Two months have brought two very different results for Amgen, AstraZeneca and their blockbuster-potential asthma drug.
The companies announced Tuesday that the drug — a once-a-month antibody infusion called tezepelumab — failed in a Phase III trial on severe asthma patients, clouding the pivotal win they announced last month in the same patient population.
Although it involved the same type of patients, the new trial crucially measured different outcomes. While the positive Phase III tested measured reduction in asthma attacks against placebo plus standard of care, the new one tested to see whether the drug reduced the number of oral corticosteroids patients took to control their asthma.
The answer was no, though Amgen did not break down the full numbers.
The results were “surprising,” Amgen R&D chief David Reese said in a statement, but they won’t change the big biotech and Big Pharma’s plan to file for approval next year.
David ReeseThe company noted that other efficacy results were “similar to those observed in previous studies,” including the successful Phase III, and chalked the failure up to possible trial design flaws.

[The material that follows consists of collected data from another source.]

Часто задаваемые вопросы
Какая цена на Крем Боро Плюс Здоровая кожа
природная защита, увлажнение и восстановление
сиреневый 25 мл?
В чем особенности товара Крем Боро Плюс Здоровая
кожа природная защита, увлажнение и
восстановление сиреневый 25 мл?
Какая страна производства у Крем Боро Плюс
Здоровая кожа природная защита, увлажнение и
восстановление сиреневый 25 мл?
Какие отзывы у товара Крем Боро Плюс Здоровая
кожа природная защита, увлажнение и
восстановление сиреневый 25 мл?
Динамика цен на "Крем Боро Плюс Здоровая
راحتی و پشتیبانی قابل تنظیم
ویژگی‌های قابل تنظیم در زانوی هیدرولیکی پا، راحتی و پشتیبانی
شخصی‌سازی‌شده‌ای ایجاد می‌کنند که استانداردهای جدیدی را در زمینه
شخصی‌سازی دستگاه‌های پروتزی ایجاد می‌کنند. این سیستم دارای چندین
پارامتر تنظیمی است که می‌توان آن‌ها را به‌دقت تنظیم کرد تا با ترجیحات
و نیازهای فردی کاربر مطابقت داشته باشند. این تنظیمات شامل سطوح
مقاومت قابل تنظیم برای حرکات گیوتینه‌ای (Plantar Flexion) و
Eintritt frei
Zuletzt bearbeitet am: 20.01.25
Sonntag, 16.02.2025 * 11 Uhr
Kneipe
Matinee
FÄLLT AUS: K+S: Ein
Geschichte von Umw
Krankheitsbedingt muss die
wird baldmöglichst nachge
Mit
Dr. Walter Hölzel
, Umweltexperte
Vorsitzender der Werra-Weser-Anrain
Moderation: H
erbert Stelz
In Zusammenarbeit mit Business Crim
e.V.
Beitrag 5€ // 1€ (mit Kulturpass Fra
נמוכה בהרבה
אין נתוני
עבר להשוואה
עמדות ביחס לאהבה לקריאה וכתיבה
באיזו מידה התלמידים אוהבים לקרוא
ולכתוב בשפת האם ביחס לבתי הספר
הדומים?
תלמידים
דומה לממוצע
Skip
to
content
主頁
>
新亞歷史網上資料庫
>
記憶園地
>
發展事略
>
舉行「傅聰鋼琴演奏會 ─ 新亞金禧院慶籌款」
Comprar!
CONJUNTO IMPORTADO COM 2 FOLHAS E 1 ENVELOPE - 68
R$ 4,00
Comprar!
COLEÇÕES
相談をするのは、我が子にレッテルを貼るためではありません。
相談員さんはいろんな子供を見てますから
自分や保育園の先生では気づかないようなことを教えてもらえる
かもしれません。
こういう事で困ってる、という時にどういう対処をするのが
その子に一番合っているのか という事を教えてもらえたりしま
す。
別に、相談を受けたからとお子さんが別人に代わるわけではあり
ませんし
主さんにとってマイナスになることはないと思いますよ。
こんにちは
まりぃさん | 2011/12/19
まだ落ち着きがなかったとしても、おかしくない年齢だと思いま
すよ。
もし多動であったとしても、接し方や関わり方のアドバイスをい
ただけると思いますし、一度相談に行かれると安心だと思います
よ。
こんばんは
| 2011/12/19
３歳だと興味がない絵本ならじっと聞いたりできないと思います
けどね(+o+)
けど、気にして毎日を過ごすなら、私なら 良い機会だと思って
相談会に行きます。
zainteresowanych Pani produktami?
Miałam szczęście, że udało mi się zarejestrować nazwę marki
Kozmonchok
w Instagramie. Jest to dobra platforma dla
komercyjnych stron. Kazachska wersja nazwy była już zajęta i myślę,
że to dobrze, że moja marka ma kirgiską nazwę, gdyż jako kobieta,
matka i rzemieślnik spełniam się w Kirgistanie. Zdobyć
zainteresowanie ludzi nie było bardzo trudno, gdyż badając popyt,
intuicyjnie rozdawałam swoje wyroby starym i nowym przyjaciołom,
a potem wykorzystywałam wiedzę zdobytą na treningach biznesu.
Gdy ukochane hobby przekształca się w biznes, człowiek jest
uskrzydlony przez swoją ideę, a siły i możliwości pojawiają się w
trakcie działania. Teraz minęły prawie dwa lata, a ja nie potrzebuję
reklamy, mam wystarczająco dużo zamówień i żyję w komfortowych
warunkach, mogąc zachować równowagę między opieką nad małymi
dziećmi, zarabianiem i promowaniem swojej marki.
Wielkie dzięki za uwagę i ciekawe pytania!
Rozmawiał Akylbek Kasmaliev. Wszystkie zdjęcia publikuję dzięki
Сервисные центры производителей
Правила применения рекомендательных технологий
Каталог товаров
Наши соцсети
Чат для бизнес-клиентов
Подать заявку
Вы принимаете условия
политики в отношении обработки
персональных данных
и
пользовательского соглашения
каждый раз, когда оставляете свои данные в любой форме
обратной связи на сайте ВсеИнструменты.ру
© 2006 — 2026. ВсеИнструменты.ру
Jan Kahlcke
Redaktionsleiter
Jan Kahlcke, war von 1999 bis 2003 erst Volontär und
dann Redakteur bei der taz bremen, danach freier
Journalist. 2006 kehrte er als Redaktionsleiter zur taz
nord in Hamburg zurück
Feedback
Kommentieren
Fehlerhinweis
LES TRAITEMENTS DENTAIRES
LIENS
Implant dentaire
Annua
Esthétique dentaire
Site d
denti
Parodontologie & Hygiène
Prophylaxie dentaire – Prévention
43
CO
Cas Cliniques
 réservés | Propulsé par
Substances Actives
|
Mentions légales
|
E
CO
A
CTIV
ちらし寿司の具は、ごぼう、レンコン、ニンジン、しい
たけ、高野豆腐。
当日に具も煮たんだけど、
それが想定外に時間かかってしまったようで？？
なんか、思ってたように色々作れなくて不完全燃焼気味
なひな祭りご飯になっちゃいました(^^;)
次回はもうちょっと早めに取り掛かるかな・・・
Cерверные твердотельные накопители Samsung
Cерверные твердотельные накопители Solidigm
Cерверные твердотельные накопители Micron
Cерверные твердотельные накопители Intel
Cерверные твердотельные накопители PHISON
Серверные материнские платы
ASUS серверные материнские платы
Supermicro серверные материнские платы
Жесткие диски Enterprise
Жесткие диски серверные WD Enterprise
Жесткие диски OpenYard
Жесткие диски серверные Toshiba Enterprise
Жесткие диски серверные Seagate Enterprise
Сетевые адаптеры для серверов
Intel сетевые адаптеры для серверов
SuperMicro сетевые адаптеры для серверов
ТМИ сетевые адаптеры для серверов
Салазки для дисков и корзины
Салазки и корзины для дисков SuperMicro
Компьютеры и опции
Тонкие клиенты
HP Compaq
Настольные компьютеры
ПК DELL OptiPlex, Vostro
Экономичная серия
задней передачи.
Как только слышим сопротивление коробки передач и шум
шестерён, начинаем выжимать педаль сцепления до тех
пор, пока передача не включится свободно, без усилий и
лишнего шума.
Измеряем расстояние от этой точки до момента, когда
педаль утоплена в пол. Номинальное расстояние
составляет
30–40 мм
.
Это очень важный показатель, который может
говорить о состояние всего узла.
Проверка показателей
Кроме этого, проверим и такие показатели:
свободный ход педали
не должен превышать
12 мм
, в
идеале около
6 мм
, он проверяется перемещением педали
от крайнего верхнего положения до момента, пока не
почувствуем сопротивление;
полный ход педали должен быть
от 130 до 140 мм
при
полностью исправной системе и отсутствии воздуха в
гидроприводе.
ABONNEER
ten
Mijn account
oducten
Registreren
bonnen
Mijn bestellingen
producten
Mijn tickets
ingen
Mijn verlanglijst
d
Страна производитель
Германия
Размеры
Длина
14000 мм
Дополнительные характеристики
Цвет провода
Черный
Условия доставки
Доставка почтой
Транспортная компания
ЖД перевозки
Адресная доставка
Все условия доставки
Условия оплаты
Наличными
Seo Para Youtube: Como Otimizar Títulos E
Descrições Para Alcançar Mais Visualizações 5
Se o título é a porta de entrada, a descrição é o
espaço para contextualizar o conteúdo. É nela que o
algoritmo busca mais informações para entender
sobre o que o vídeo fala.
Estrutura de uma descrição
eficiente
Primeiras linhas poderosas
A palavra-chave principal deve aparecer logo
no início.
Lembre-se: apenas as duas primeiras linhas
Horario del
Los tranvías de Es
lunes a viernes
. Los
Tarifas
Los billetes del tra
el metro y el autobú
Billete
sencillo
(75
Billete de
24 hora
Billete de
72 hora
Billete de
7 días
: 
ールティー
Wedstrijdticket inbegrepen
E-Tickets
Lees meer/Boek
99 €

The data “provide important insights into the use of oral corticosteroids and the patients who are receiving them, which we look forward to exploring further,” Reese said. “On initial review, the study design may have contributed to the results observed on the primary endpoint.”
Amgen and AstraZeneca have invested heavily in tezepelumab, betting that a unique mechanism of action could allow them to carve out a significant share of a market now dominated by Dupixent and a handful of other antibodies. The drug blocks TSLP, an epithelial cytokine that works upstream of the immune signals — such as IL-4 and IL-5 — that other antibodies block.
Last month’s Phase III pointed to a key potential differentiator, when the companies reported that their drug had led to a statistically significant improvement even in patients with low numbers of a white blood cell called eosinophils. Other drugs for severe asthma aren’t indicated for these patients, which make up as much as 50% of the overall asthma population.
If approved, the drug could bring in peak sales upwards of $2.5 billion, analysts estimate.